The Osmotic and Ionic Component of Salt Stress

When a plant, be it salt tolerant or sensitive, is subjected to a sudden increase in the NaCl concentration in the medium or soil, a fast and a slow reaction can be differentiated (Fig. 7.30 and 7.31). Leaves of various cereals and dicots show an instantaneous halt of expansion. Because of its rapidity and the subsequent partial recovery, this fast response must be due to changes in cell water relations. Since the same phenomena can be triggered with KCl, mannitol or polyethylene glycol instead of NaCl, this response is not salt specific.

Fig. 7.30. Effects of changes in the salinity of the soil solution on the elongation rate of a barley leaf. A sudden increase in the salt concentration triggers an almost immediate drop in the growth rate, followed by a slower phase of partial recovery

For most plants, the threshold forthat response is around 40 mM NaCl, but it may be lower for particularly salt-sensitive species. Several minutes after the initial decline in leaf growth, a partial recovery takes place and a new steady growth rate is attained after approximately 30 min. The time required for recovery depends on the concentration of the salt solution. Removal of the salt results in an equally sudden overshoot followed by a fast return to the original growth rate.

Fig. 7.31. Short- and long-term responses of plants to salinity stress. The solid green line indicates the reaction of a plant to the two components of salt stress: an increase in osmolarity and toxicity of NaCl. The broken green line represents the reaction of a plant adapted to better tolerate osmotic stress, while the dashed red line indicates the reaction of a plant with higher tolerance of the ionic toxicity

Under long-term salinity stress, inhibition of shoot growth encompasses reduced leaf expansion, delayed formation of new leaves and delayed or even suspended bud break, resulting in fewer branches or lateral shoots. Contrary to the expectation, root growth in saline media is less affected than shoot growth. This might be due to the fact that a reduction in shoot growth also reduces the water consumption by the plant and mitigates the transpiration-induced increase in salinity in the rooted soil volume.

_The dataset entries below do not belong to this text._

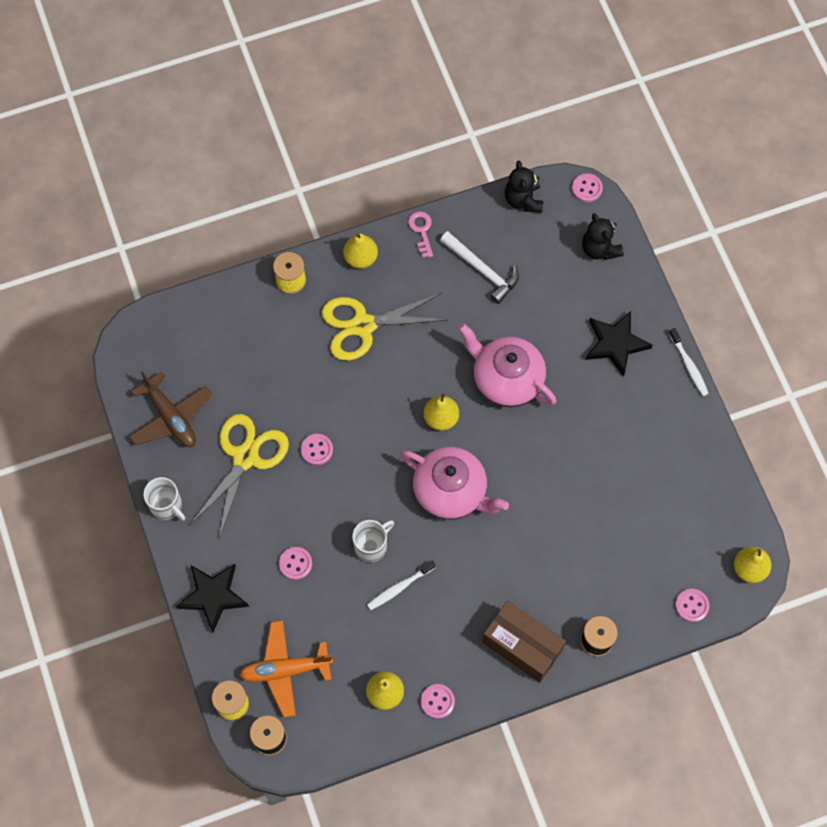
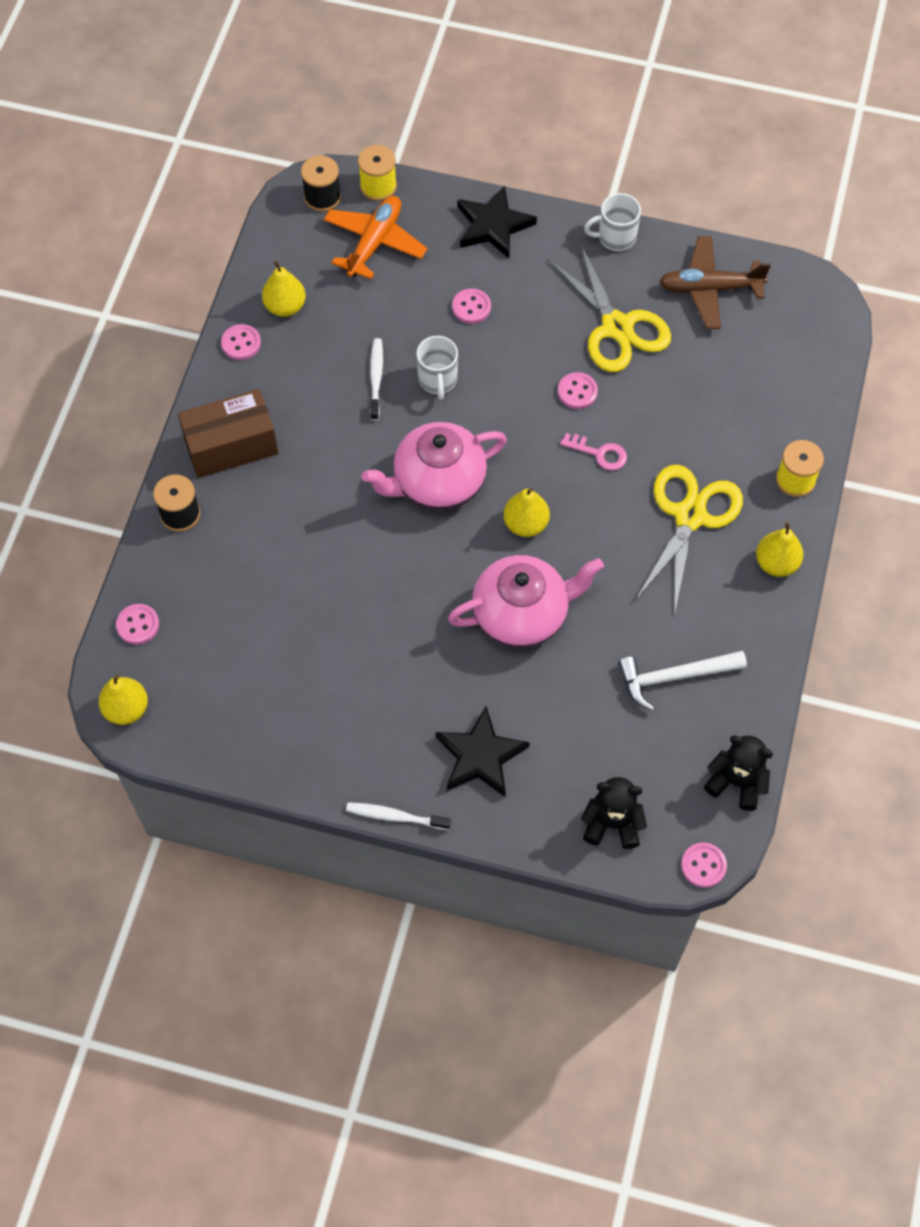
camera: 125 degrees right, 5 degrees down
pink key [408,211,433,258] -> pink key moved to [560,433,627,470]

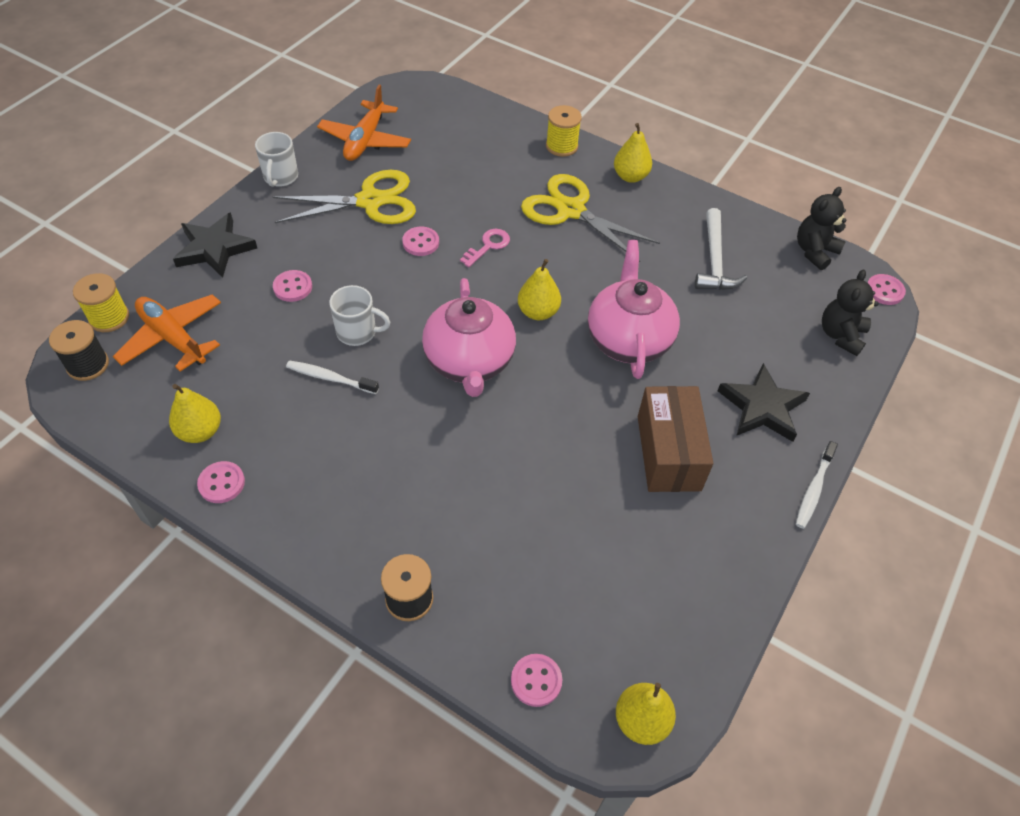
camera: 75 degrees left, 10 degrees down
brown box [178,389,278,478] -> brown box moved to [638,386,713,492]
brown plane [659,236,771,329] -> orange plane [317,85,411,161]

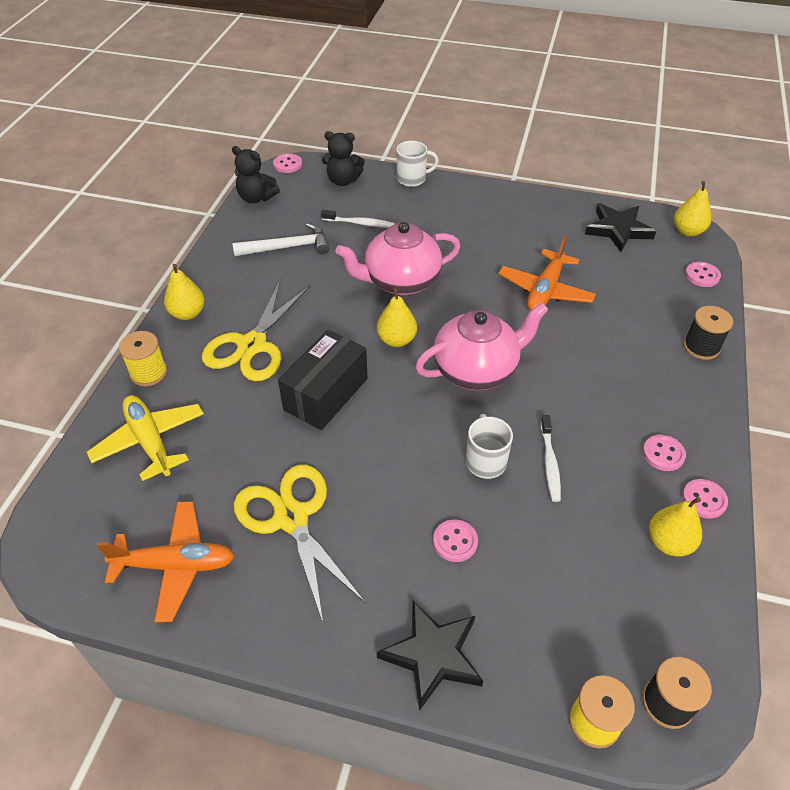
camera: 105 degrees left, 5 degrees down
orange plane [113,294,221,371] -> orange plane moved to [498,236,596,311]
white mug [255,132,298,187] -> white mug moved to [396,141,439,187]
pink button [402,227,439,256] -> pink button moved to [643,435,686,471]
pink key [460,229,510,267] -> black box [278,330,368,430]
brown box [638,386,713,492] -> none
black star [718,363,810,442] -> black star moved to [585,203,656,252]
white toothbrush [796,441,838,529] -> white toothbrush moved to [321,210,395,228]
none -> yellow plane [87,395,204,481]

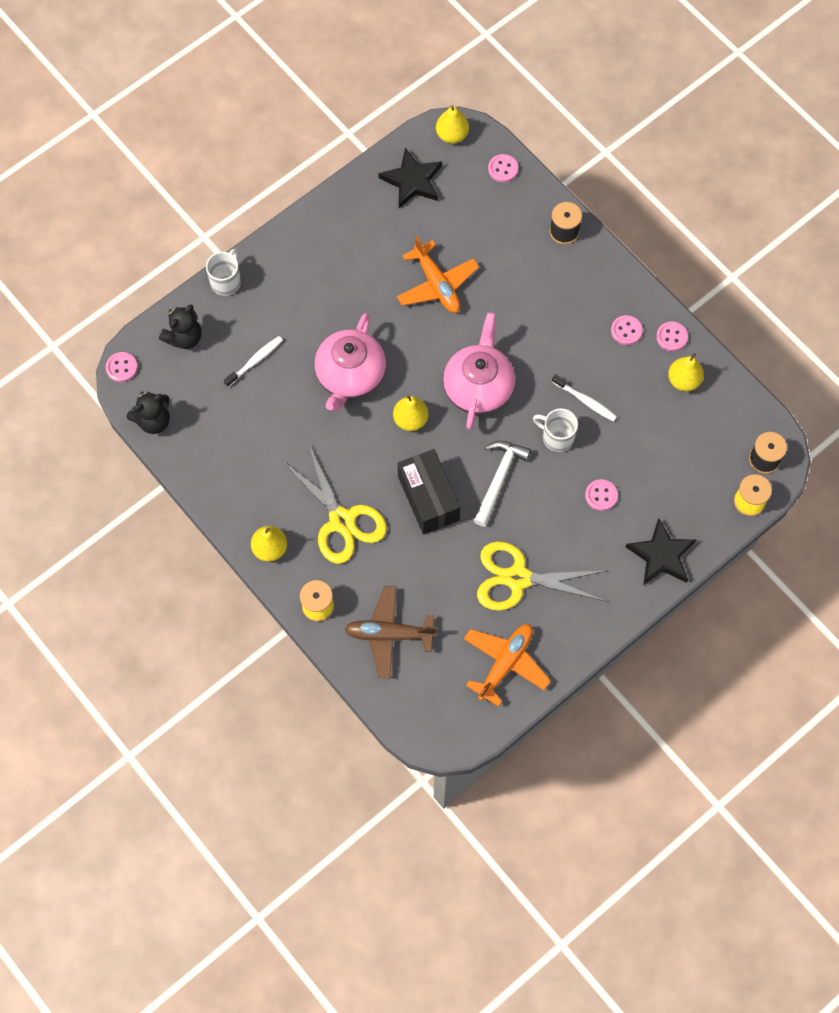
camera: 55 degrees left, 20 degrees up
yellow plane [87,395,204,481] -> brown plane [345,586,437,678]
white hammer [232,223,329,256] -> white hammer moved to [474,441,531,527]

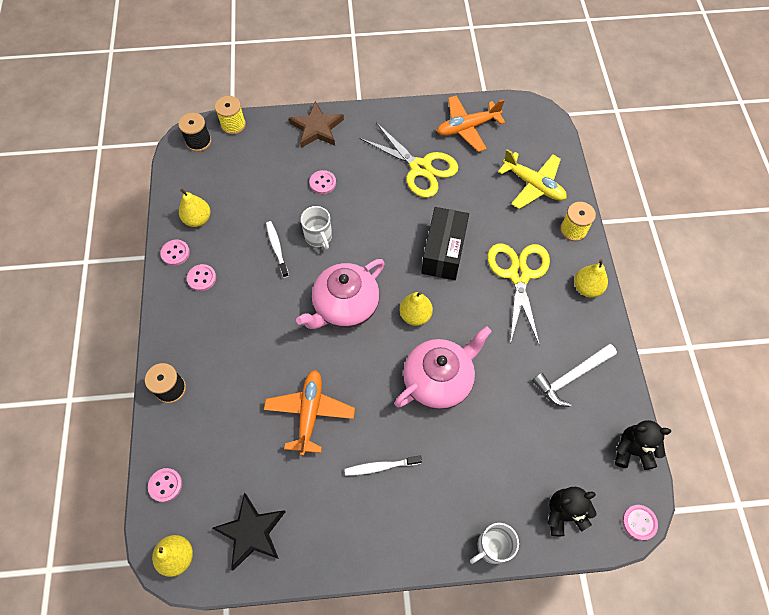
camera: 145 degrees left, 5 degrees down
white toothbrush [224,336,283,387] -> white toothbrush moved to [345,456,422,476]
brown plane [345,586,437,678] -> yellow plane [498,149,567,209]
white hammer [474,441,531,527] -> white hammer moved to [532,344,617,407]
black star [626,518,697,585] -> brown star [289,101,344,148]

The Ionic Component of Salt Stress. Homeostatic ion concentrations in the cytosol of a non-stressed cell of a glycophyte—that is, a plant without adaptation to saline habitats—are 100-200 mM K⁺, 1-10 mM Na⁺ and Cl^-, and 0.1-0.2 mM Ca²⁺. These concentrations are maintained in the plant cell mainly through ion transport energised by H⁺-ATPases and H⁺- pyrophosphatases in the plasma membrane and the tonoplast, respectively. In addition, channels and pumps are involved. The combined activities result in a membrane potential of around -150 mV at the plasma membrane and a tonoplast potential between +20 and +50 mV (the cytosolic side is always more negative). These membrane potentials are associated with differences in pH between the cytosol (pH 7.5) on the one hand and the apoplast and the vacuole on the other, whose pH values are around 2 units more acidic (Fig. 7.32).

Fig. 7.32. Establishment of cellular homeostasis during salt stress acclimation, showing intracellular ion distribution, membrane potentials and pH values. Ions and osmolytes compartmentalised in the cytosol and vacuole, transport proteins involved in Na⁺ and Cl^- homeostasis, and water channels are indicated. ATP- or pyrophosphate-driven pumps are indicated in green (note that for lack of space the products of ATP- or PPi-hydrolysis are not shown); channels gated by the membrane potential are indicated in red while proteins mediating secondary active transport are shown in purple

High salinity subjects this homeostasis to considerable strain (Fig. 7.31). In the majority of plant species grown under salinity, Na⁺ reaches a toxic concentration before Cl^- does, and so plant chloride relations have attracted much less attention than the plant’s response to sodium (Munns and Tester 2008). Chloride is an essential micronutrient (e.g. for photosynthesis), acts as counter anion to stabilise membrane potentials and is involved in turgor and pH regulation. In the presence of high external salt concentrations, large intracellular Na⁺ pools build up, partly at the expense of the K⁺ pools. More than 50 enzymes are controlled or activated by K⁺, and Na⁺ cannot substitute for K⁺ in this role.

High concentrations of Na⁺ or high Na⁺ to K⁺ ratios therefore disturb or even disrupt various enzymatic processes. Photosynthesis and respiration are among the processes that are most sensitive to salt stress. Protein synthesis requires high concentrations of K⁺—for example, for the binding of transfer RNA (tRNA) to the ribosomes—and is thus also highly affected by high intracellular Na⁺. Finally, ion imbalances (e.g. in photosynthesis and respiration) and water shortage result in oxidative stress which, in combination with the aforementioned impairments, can easily result in cell and organ death.